Wade Thompson, PharmD, MSc; Carina Lundby, MScPhm; Trine Graabæk, MScPhm, PhD; Dorthe S. Nielsen, RN, MHS, PhD; Jesper Ryg, MD, PhD; Jens Søndergaard, MD, PhD; Anton Pottegård, MScPhm, PhD


J Am Geriatr Soc. 2019;67(1):172-180. 

In This Article

Abstract and Introduction


Objectives: To summarize available tools that can assist clinicians in identifying and reducing or stopping (deprescribing) potentially inappropriate medications and that specifically consider frailty or limited life expectancy.

Design: Systematic review and narrative synthesis.

Setting: We searched MEDLINE (via Ovid SP), EMBASE (via Ovid SP), and CINAHL from inception to December 2017, along with grey literature. We included articles that described a tool to guide deprescribing of medications.

Participants: Frail older persons and older persons with limited life expectancy.

Measurements: Narrative description of tools.

Results: We identified 15 tools and organized them into three main categories: tools (n = 2) that described a model or framework for approaching deprescribing, tools (n = 9) that outlined a deprescribing approach for the entire medication list, and tools (n = 4) that provided medication-specific advice. The complexity of the tools ranged from simple lists to detailed, step-wise protocols. The development methodology varied widely, and the methods used to synthesize the tools were generally not well described. Most tools were based on expert opinion. Only four of the 15 tools have been tested in clinical practice (in very low-quality studies).

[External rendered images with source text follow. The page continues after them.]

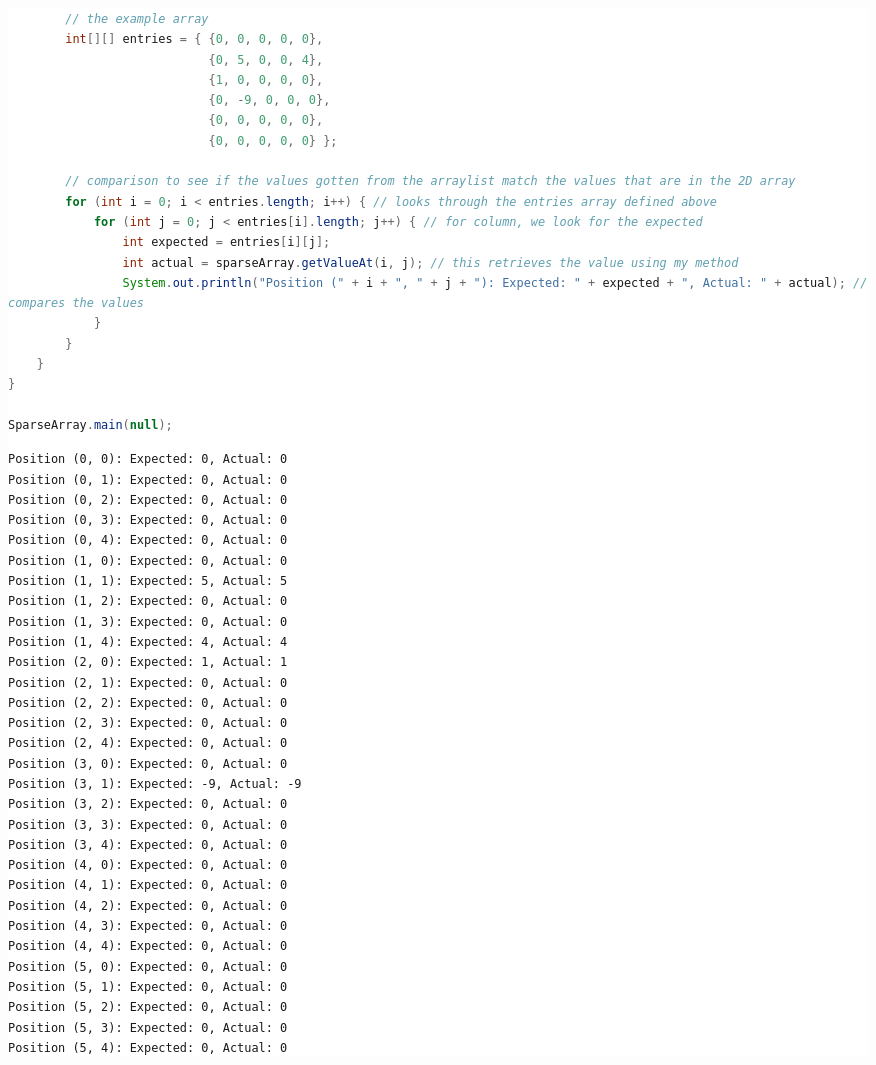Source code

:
 ```java
        // the example array
        int[][] entries = { {0, 0, 0, 0, 0},
                            {0, 5, 0, 0, 4},
                            {1, 0, 0, 0, 0}, 
                            {0, -9, 0, 0, 0},
                            {0, 0, 0, 0, 0},
                            {0, 0, 0, 0, 0} };

        // comparison to see if the values gotten from the arraylist match the values that are in the 2D array
        for (int i = 0; i < entries.length; i++) { // looks through the entries array defined above
            for (int j = 0; j < entries[i].length; j++) { // for column, we look for the expected
                int expected = entries[i][j];
                int actual = sparseArray.getValueAt(i, j); // this retrieves the value using my method
                System.out.println("Position (" + i + ", " + j + "): Expected: " + expected + ", Actual: " + actual); // compares the values
            }
        }
    }
}

SparseArray.main(null);
```

    Position (0, 0): Expected: 0, Actual: 0
    Position (0, 1): Expected: 0, Actual: 0
    Position (0, 2): Expected: 0, Actual: 0
    Position (0, 3): Expected: 0, Actual: 0
    Position (0, 4): Expected: 0, Actual: 0
    Position (1, 0): Expected: 0, Actual: 0
    Position (1, 1): Expected: 5, Actual: 5
    Position (1, 2): Expected: 0, Actual: 0
    Position (1, 3): Expected: 0, Actual: 0
    Position (1, 4): Expected: 4, Actual: 4
    Position (2, 0): Expected: 1, Actual: 1
    Position (2, 1): Expected: 0, Actual: 0
    Position (2, 2): Expected: 0, Actual: 0
    Position (2, 3): Expected: 0, Actual: 0
    Position (2, 4): Expected: 0, Actual: 0
    Position (3, 0): Expected: 0, Actual: 0
    Position (3, 1): Expected: -9, Actual: -9
    Position (3, 2): Expected: 0, Actual: 0
    Position (3, 3): Expected: 0, Actual: 0
    Position (3, 4): Expected: 0, Actual: 0
    Position (4, 0): Expected: 0, Actual: 0
    Position (4, 1): Expected: 0, Actual: 0
    Position (4, 2): Expected: 0, Actual: 0
    Position (4, 3): Expected: 0, Actual: 0
    Position (4, 4): Expected: 0, Actual: 0
    Position (5, 0): Expected: 0, Actual: 0
    Position (5, 1): Expected: 0, Actual: 0
    Position (5, 2): Expected: 0, Actual: 0
    Position (5, 3): Expected: 0, Actual: 0
    Position (5, 4): Expected: 0, Actual: 0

Conclusion: Tools exist to help clinicians deprescribe in frail older persons and those with limited life expectancy. These tools may assist clinicians at various stages in the deprescribing process. However, it remains to be investigated whether use of such tools in practice is likely to improve clinical outcomes or reduce inappropriate medication use.


Older persons often take many medications[1] and are more susceptible to the adverse effects of medications compared to younger persons.[2,3] Polypharmacy has been defined as concomitant use of multiple medications (often arbitrarily defined as use of ≥5 or ≥10 medications), use of medications that are not indicated, or use of medications for which harms outweigh benefits.[4,5] Regardless of the definition, the prevalence of polypharmacy is increasing in older persons,[6] and it is associated with an increased risk of adverse health outcomes such as falls, adverse drug events, and hospitalizations, even after accounting for comorbidities.[4,7] In frail older persons and those with limited life expectancy, there is also a lack of evidence of benefit from some common treatments[8] (e.g., statins or intensive blood glucose control in type 2 diabetes mellitus). However, these individuals sometimes continue on such treatments[9] without reassessment when the potential for harm may outweigh the potential for benefit. Older persons may also be started on medications for which the known time to benefit exceeds life expectancy.[10,11] Finally, goals of drug treatment may shift from reducing risk of disease and prolonging life to maintaining quality of life and reducing treatment burden.[8]

When medications are potentially inappropriate for the reasons outlined above, patients and prescribers may be interested in reducing or stopping them. Deprescribing is the planned, supervised dose reduction or stopping of a medication.[12] Prescribers sometimes view deprescribing as challenging because of lack of time and resources as well as low self-efficacy,[13,14] but some resources are available to help clinicians with deprescribing decisions. These include resources focusing on screening for potentially inappropriate medications (e.g., Beers criteria, Screening Tool of Older People's Prescriptions (STOPP) criteria), providing a general framework for the deprescribing process, and giving medication-specific guidance.[15]

The range of tools available to support deprescribing was summarized in 2012[15] and 2017 (search conducted December 2015),[16] but neither review focused specifically on frail older persons or those with limited life expectancy. Although deprescribing is important to consider at all stages of medical care, it is particularly important in frail older adults and those with limited life expectancy for the reasons outlined above. Thus, it will be helpful for clinicians to be aware of and use the deprescribing tools that are most applicable to this population.

With this systematic review, we aimed to identify and describe tools focused on deprescribing medications in frail older persons and those with limited life expectancy. We wanted to provide an overview of tools that clinicians can use to manage polypharmacy in this population and identify what is needed from future studies within the field.